The congress will mark the beginning of a different DA, different in more ways than one: a new leader and a new offer to the people of South Africa. The congress delegates will need to look at the candidates for leader and ask who best encapsulates the new Vision and Values Charter, and will be able to articulate this to the small business owner in Soweto and the CEO of a large corporate in Sandton.
While the small business owner in Soweto and the CEO of the Sandton corporate are worlds apart, their needs are not so dissimilar.
Regardless of our circumstances, we want quality service delivery; we want our children’s potential to be recognised, through access to quality education (from primary to tertiary level); we to live in safe communities and where crime does strike, we find solace in a responsive police service; we want to know that we live in an economy that grows and ensures we are able to find employment.
This is the society I would like to secure.
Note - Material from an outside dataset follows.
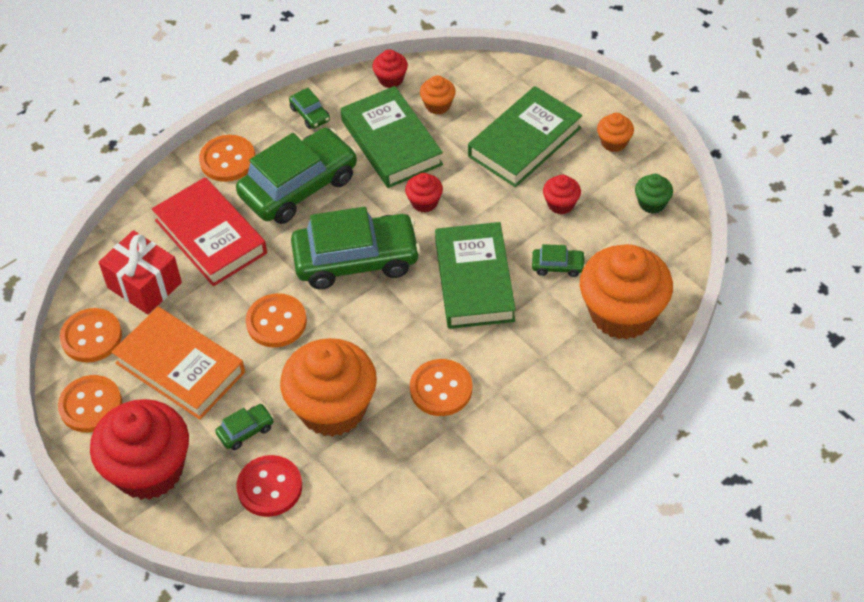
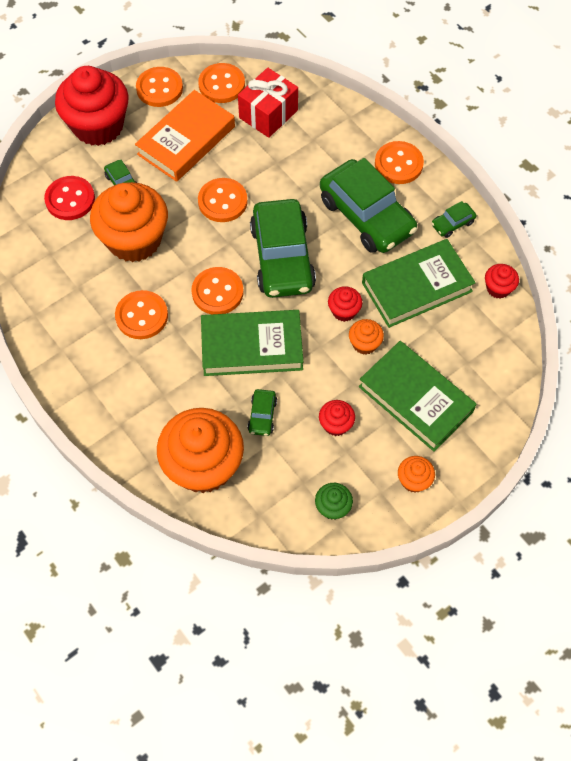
camera: 90 degrees right, 10 degrees up
red book [152,177,267,286] -> none
orange cupcake [420,75,456,114] -> orange cupcake moved to [349,319,384,355]
none -> orange button [191,267,244,314]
There is quote I reflect on, each time I called to lead, it goes as follows:
“To each there comes in their lifetime a special moment when they are figuratively tapped on the shoulder and offered the chance to do a very special thing, unique to them and fitted to their talents. What a tragedy if that moment finds them unprepared or unqualified for that which could have been their finest hour.”
South Africa is embarking on a new journey, and we all have an opportunity to do something great. If we are to build the South Africa of our dreams, we all need to be prepared to lead where we can.
This column first appeared on Daily Maverick.